Additionally it’s expected that if a backend is configured with 3 replication targets, that if a volume of type replication=enabled is issued against that backend then it will replicate to ALL THREE of the configured targets.
The following entries are expected to be added to the stats/capabilities update for replication configured devices:
stats["replication_enabled"] = True|False
stats["replication_targets"] = [<backend-id_1, <backend-id_2>...]
NOTICE, we report configured replication targets via volume stats_update This information is added to the get_capabilities admin call.
The number of API methods associated with replication is intentionally very limited,
Admin only methods.
Additionally we have freeze/thaw methods that will act on the scheduler but may or may not require something from the driver:
freeze_backend(self, context)
thaw_backend(self, context)
replication_failover
Used to instruct the backend to fail over to the secondary/target device. If not secondary is specified (via backend_id argument) it’s up to the driver to choose which device to failover to. In the case of only a single replication target this argument should be ignored.
Note that ideally drivers will know how to update the volume reference properly so that Cinder is now pointing to the secondary. Also, while it’s not required, at this time; ideally the command would act as a toggle, allowing to switch back and forth between primary and secondary and back to primary.
Keep in mind the use case is that the backend has died a horrible death and is no longer valid. Any volumes that were on the primary and NOT of replication type should now be unavailable.

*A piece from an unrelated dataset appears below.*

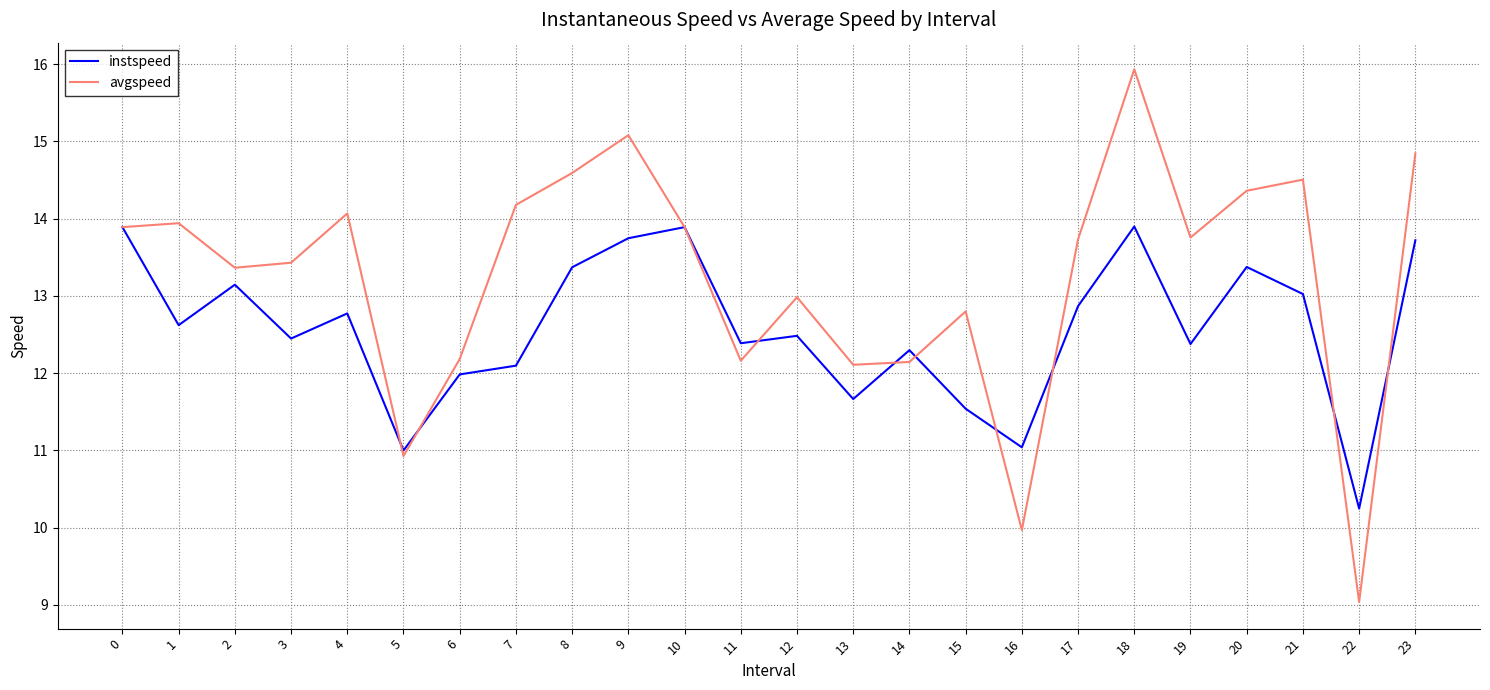

At 15, list the series in order from largest to smallest.

avgspeed, instspeed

NOTE: We do not expect things like create requests to go to the driver and magically create volumes on the replication target. The concept is that the backend is lost, and we’re just providing a DR mechanism to preserve user data for volumes that were specified as such via type settings.
freeze_backend Puts a backend host/service into a R/O state for the control plane. For example if a failover is issued, it is likely desirable that while data access to existing volumes is maintained, it likely would not be wise to continue doing things like creates, deletes, extends etc.
thaw_backend Clear frozen control plane on a backend.